We loved reading about the crocodile trying to outsmart the monkey and guessing what the monkey's next move would be.  It is a lovely story to teach kids that you don't have to be the biggest or strongest to win.

When Lula asked the questions: “How much energy does it take to blow up a balloon?” and “Why, if you blow it up and let go of it, it flies off, but if you blow up a plastic packet, it just falls to the ground?”.  Rather than answering the question (assuming I could), I found myself joining in her act of wondering. Fueled by curiosity and tremendous observational skills, we began our quest to find the answers to her questions.


For reasons that are up to greater scientific debate than you might think, the first blow into a balloon is always the hardest.  It usually requires a good set of lungs, not to mention some time, and patience.  Lula tried to blow up her balloon first, which then turned into frustration rather than success.  The second and third attempt escalated into a session of anger management that was fueled by my very successful first attempt.  Of course, this was the only way Lula could experience and understand that adults usually have a greater lung capacity...and that blowing up a balloon takes some supernatural skills.

And off we went to our local gym.  I had a fitness assessment due for my medical aid and part of the process is a peak flow test.  This is a simple measurement of how quickly you can blow air out of your lungs.  The Biokeneticist was kind enough to give Lula a turn.  Fortunately we only had one turn each, as one glimpse in Lula’s direction had the words ‘CHALLENGE ACCEPTED’ written all over our faces.

The next day was spent on building and conducting science experiments.  Like all children do, Lula learns best with all her senses engaged.  Hands-on science activities let children do just that, giving the kids a chance to engage multiple senses.  Critical thinking skills are enhanced during hands-on science activities.  Kids can ask the why, how, and what questions.  Even better, they can help answer the questions themselves.
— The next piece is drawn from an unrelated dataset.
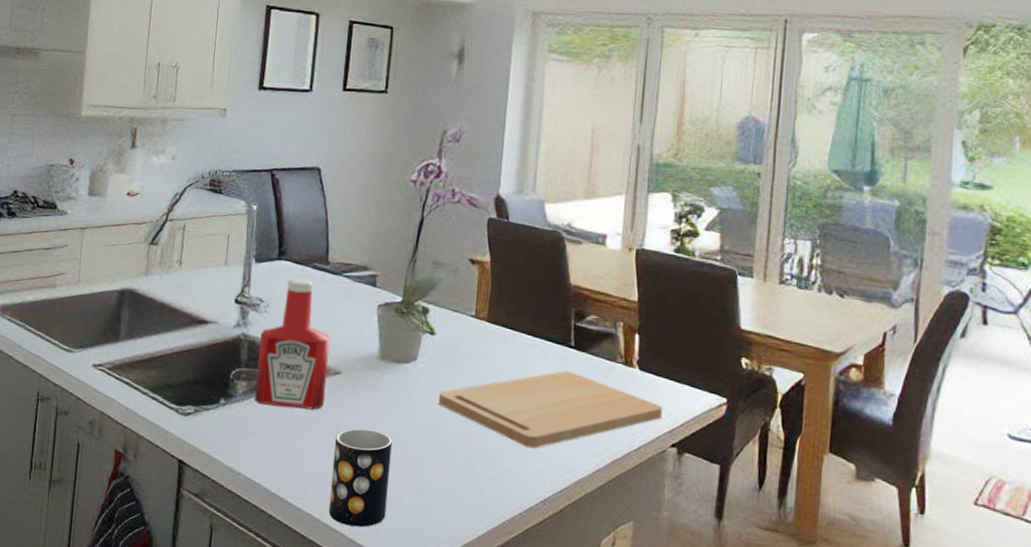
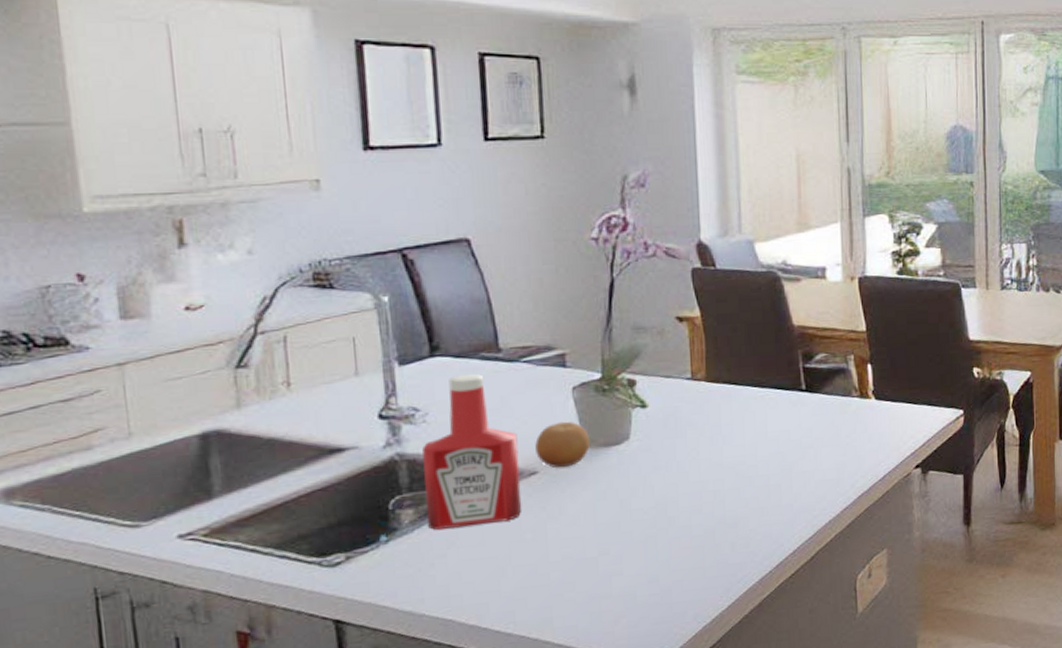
mug: present [328,428,392,528] -> none [542,525,618,637]
fruit: none [342,333,385,374] -> present [535,421,590,468]
cutting board: present [439,371,663,449] -> none [662,416,904,504]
Maybe we didn’t find all the answers we were looking for, but we learnt that a snapping turtle has a stronger bite than a crocodile and that starfish have the ability to regenerate limbs and, in some cases, entire bodies.
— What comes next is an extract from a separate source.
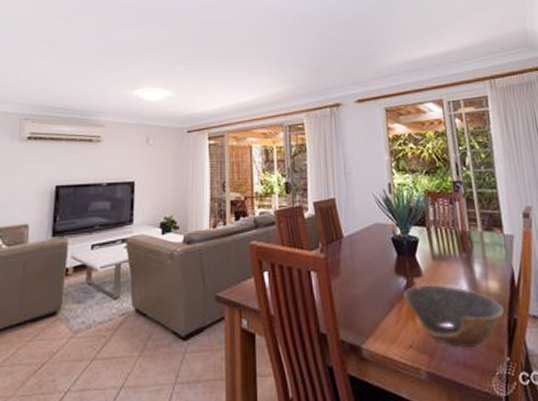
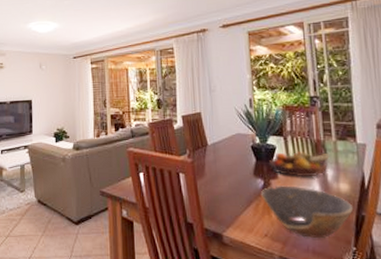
fruit bowl: none [412,244,477,275] -> present [270,152,330,178]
Personally I learnt that Lula has the same competitive nature as me, but her gentle heart and fear of failure often stands in her way to persevere.  Also, I need to stop being so hard on her.

Never did I imagine when laying down that first chalk line in our backyard that it would turn into a magical journey to reconnect with my daughter on so many levels.  Memories that will last forever - but most definitely not the last.


"Parents (teachers) can change lives with just the right mix of chalk and challenges."